The European Central Bank as expected announced a 75-basis-point interest rate hike on Thursday. It is the third consecutive increase this year. The move came as no surprise to markets.
The central bank updated its wording of the forward guidance, indicating that further tightening is to be expected, but will be done on a meeting-by-meeting basis. At the press conference, following the board meeting, President Lagarde elaborated on the time lag between monetary policy decisions and the subsequent effects on economic data.
M&G
Gareth Jandrell, bond specialist at UK-based M&G, said in his analysis: “Despite another 75 basis point increase, today’s ECB meeting was clearly more cautious than the previous two meetings in July and September, where there was a real sense of urgency. President Lagarde stressed that «significant progress» had been made on interest rate hikes and the statement deleted the phrase «in upcoming meetings», which was central bank talk before the pace of interest rate hikes will slow down. There was also a clear acknowledgement of the deteriorating growth outlook, which seemed to overshadow rising inflationary pressures.”
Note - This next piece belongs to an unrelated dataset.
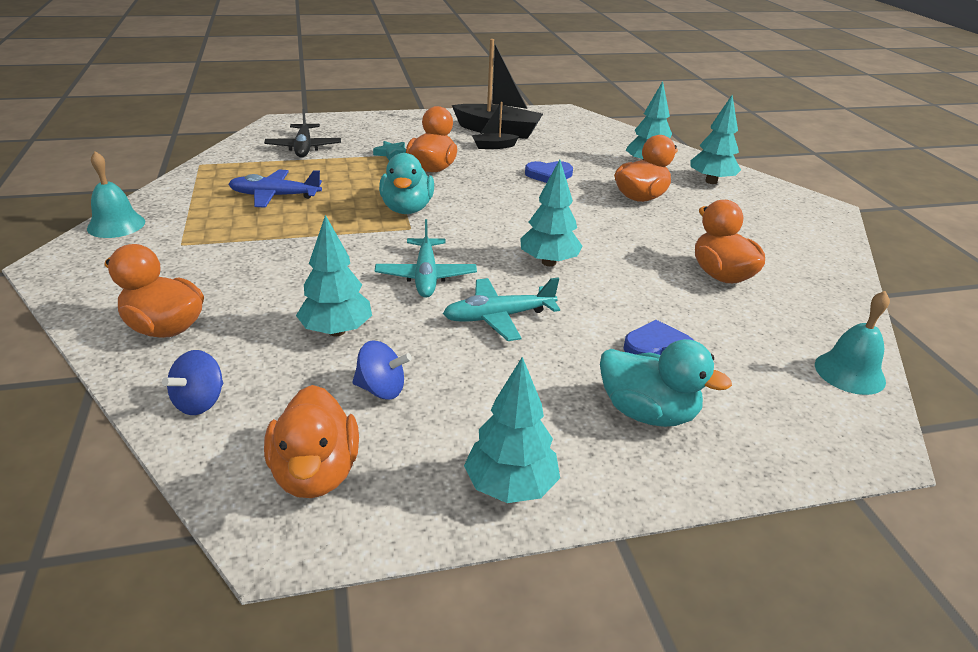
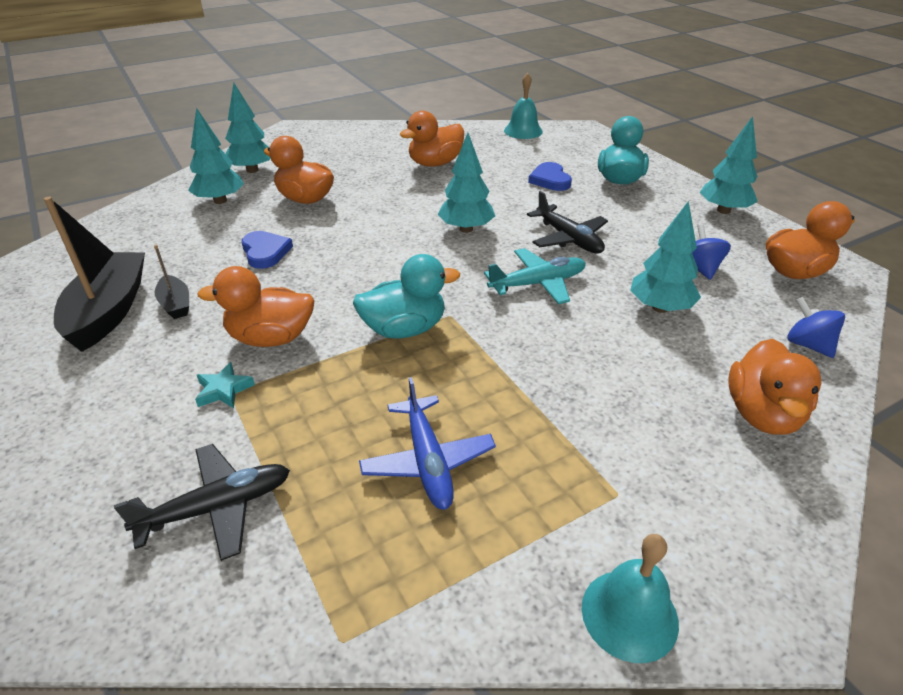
camera: 105 degrees left, 5 degrees up
(200, 402) = (808, 345): blue spinning top -> blue spinning top turned 135 degrees counterclockwise
(498, 317) = (568, 238): turquoise plane -> black plane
“Not surprisingly, markets took today’s meeting as a dovish pivot. I think there is a real danger of the ECB becoming too accommodative too soon and undoing the work the ECB has done so far to tighten financial conditions. This in turn could mean longer hikes, prolonging the interest rate cycle.”
BlackRock
The ECB announced no decisions on the prospect of quantitative tightening, leaving existing asset purchase and pandemic emergency purchase programmes unchanged. Interestingly, it did reveal changes to interest rates for its targeted longer-term refinancing operations, known as TLTRO III, and that minimum reserves held by credit institutions will be subject to deposit rates rather than refinancing rates. Lagarde noted that these measures are intended to release collateral and reduce liquidity, BlackRock commented in a note.
DWS
Ulrike Kastens, economist Europe at DWS, expects the central bank will raise interest rates again in December by at least 50 basis points. “The ECB responded to the high inflation figures with another big interest rate hike. Although a eurozone recession is imminent, the high inflation figures - including in 2023 - make more big interest rate hikes necessary, which will have to go beyond the neutral interest rate level of around 2 per cent.”
Karstens noted that ECB President Lagarde avoided a discussion on neutral interest rates during the press conference. “However, given high inflation, she did not rule out the possibility that the central bank will have to raise the key interest rate above a neutral interest rate level to regain the ECB›s inflation target. In contrast, no statements were made about the size of the next interest rate step in December 2022. This will largely depend on the depth of the economic downturn. However, it is likely to be at least 50 basis points.”
Fed set for 4th 75bp hike
The US Federal Reserve will update its monetary policy next week. With inflation remaining significantly above the central bank’s 2 percent target and the labour market robust, market participants agree that the Fed will continue its aggressive tightening path with a fourth consecutive 75-basis-point increase in the federal interest rate.